Background
Baráti was born into a musical family in Budapest in 1979. His mother played the violin and his father was a cellist. He received his first violin instruction from his mother and continued his studies with the founder of the famous Tátrai Quartet, Vilmos Tátrai.
Career
Throughout much of his childhood, Baráti lived in Venezuela, where he began performing with leading orchestras from the age of eight. When he was eleven, he performed a recital at the Festival de Radio France in Montpellier, France.

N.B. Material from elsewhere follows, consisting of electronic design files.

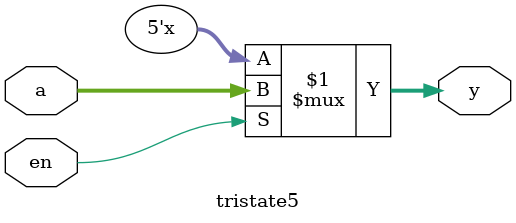
<source format=sv>
module tristate5(input logic [4:0] a, input logic en, output tri [4:0] y);

assign y = en ? a : 5'bz;
endmodule	
</source>
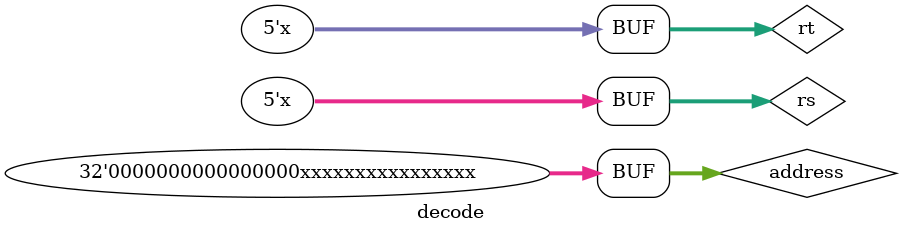
<source format=v>
`include "genericComponents/mux5Bits.v"
`include "stages/decode/components/control.v"
`include "stages/decode/components/aluControl.v"
`include "stages/decode/components/file_register.v"
`include "stages/decode/components/hazardDetectionUnit.v"

module decode;

wire [0:8]outControlBits;
wire [1:0]aluCtrl;
wire [31:0]readData1, readData2, address;
wire[4:0]rd, rs, rt;


assign address = {16'b0, if_id.instruction[15:0]};
assign rs = if_id.instruction[25:21];
assign rt = if_id.instruction[20:16];
assign outControlBits = flush_CtrlBits ? 0 : control.controlBits;

control control();
mux5 mux(.in1(if_id.instruction[20:16]), .in2(if_id.instruction[15:11]), .ctrl(control.regDst), .out(rd));
hazardDetectionUnit detectHazard(
	.flush_CtrlBits(flush_CtrlBits)
);
file_register file_register(
	.writeData(wb.valueToWB), 
	.regWrite(mem_wb.regWrite), 
	.readData1(readData1), 
	.readData2(readData2)
);
aluControl aluControl(.aluOp(if_id.instruction[31:26]), .aluCtrl(aluCtrl));

endmodule

</source>
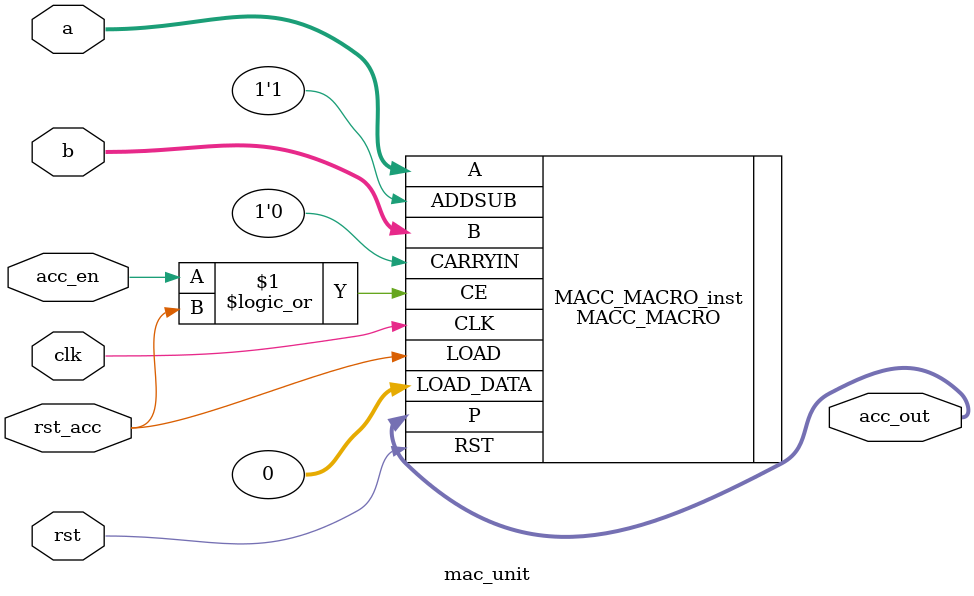
<source format=v>
`timescale 1ns / 1ps


module mac_unit #(
    parameter DATA_WIDTH = 16
)(
    input clk,
    input rst,
    input rst_acc,
    input acc_en,
    input signed [DATA_WIDTH-1:0] a,
    input signed [DATA_WIDTH-1:0] b,
    output signed [2*DATA_WIDTH-1:0] acc_out
);

//wire signed [2*DATA_WIDTH - 1 : 0] mult;
//assign mult = a * b;

//always @(posedge clk or posedge rst) begin
//    if (rst)
//        acc_out <= 0;
//    else if(rst_acc)
//        acc_out <= mult;
//    else if(acc_en)        
//        acc_out <= mult + acc_in;
//    else
//        acc_out <= acc_in;
//end
//reg signed [DATA_WIDTH - 1 :0] a_q, b_q;
//always @(posedge clk or posedge rst) begin
//    if (rst) begin
//        a_q <= 0;
//        b_q <= 0;
//    end else begin
//        a_q <= a;
//        b_q <= b;
//    end
//end

MACC_MACRO #(
          .DEVICE("7SERIES"), // Target Device: "7SERIES" 
          .LATENCY(1),        // Desired clock cycle latency, 1-4
          .WIDTH_A(DATA_WIDTH),       // Multiplier A-input bus width, 1-25
          .WIDTH_B(DATA_WIDTH),       // Multiplier B-input bus width, 1-18
          .WIDTH_P(2 * DATA_WIDTH)        // Accumulator output bus width, 1-48
       ) MACC_MACRO_inst (
          .P(acc_out),     // MACC output bus, width determined by WIDTH_P parameter
          .A(a),     // MACC input A bus, width determined by WIDTH_A parameter
          .ADDSUB(1'b1), // 1-bit add/sub input, high selects add, low selects subtract
          .B(b),     // MACC input B bus, width determined by WIDTH_B parameter
          .CARRYIN(1'b0), // 1-bit carry-in input to accumulator
          .CE(acc_en || rst_acc),     // 1-bit active high input clock enable
          .CLK(clk),   // 1-bit positive edge clock input
          .LOAD(rst_acc), // 1-bit active high input load accumulator enable
          .LOAD_DATA({2*DATA_WIDTH{1'b0}}), // Load accumulator input data, width determined by WIDTH_P parameter
          .RST(rst)    // 1-bit input active high reset
       );

endmodule

</source>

Baráti later returned to Hungary to study at the Franz Liszt Academy of Music in Budapest, and, in 1996, he began studying in Paris with Professor Eduard Wulfson.
In 2014, he was awarded Hungary’s highest cultural award, the Kossuth Prize.
Baráti regularly performs in Hungary with the Budapest Festival Orchestra, conducted by Iván Fischer, and with the Hungarian National Philharmonic Orchestra conducted by Zoltan Kocsis. He has also performed with many orchestras around the world, such as the Mariinsky Orchestra, Budapest Festival Orchestra, Royal Philharmonic Orchestra, Deutsches Symphonie Orchester, NDR Symphony, Nippon Hōsō Kyōkai Symphony, and WDR Symphony Orchestra, and with many leading conductors, including Kurt Masur, Marek Janowski, Charles Dutoit, Jiří Bělohlávek, Jukka-Pekka Saraste, Mikhail Pletnev, Gilbert Varga, Iván Fischer, Jakub Hrůša, and Yuri Temirkanov.
Baráti plays the "Lady Harmsworth" violin, made in 1703 by Antonio Stradivarius, kindly offered by the Stradivarius Society of Chicago.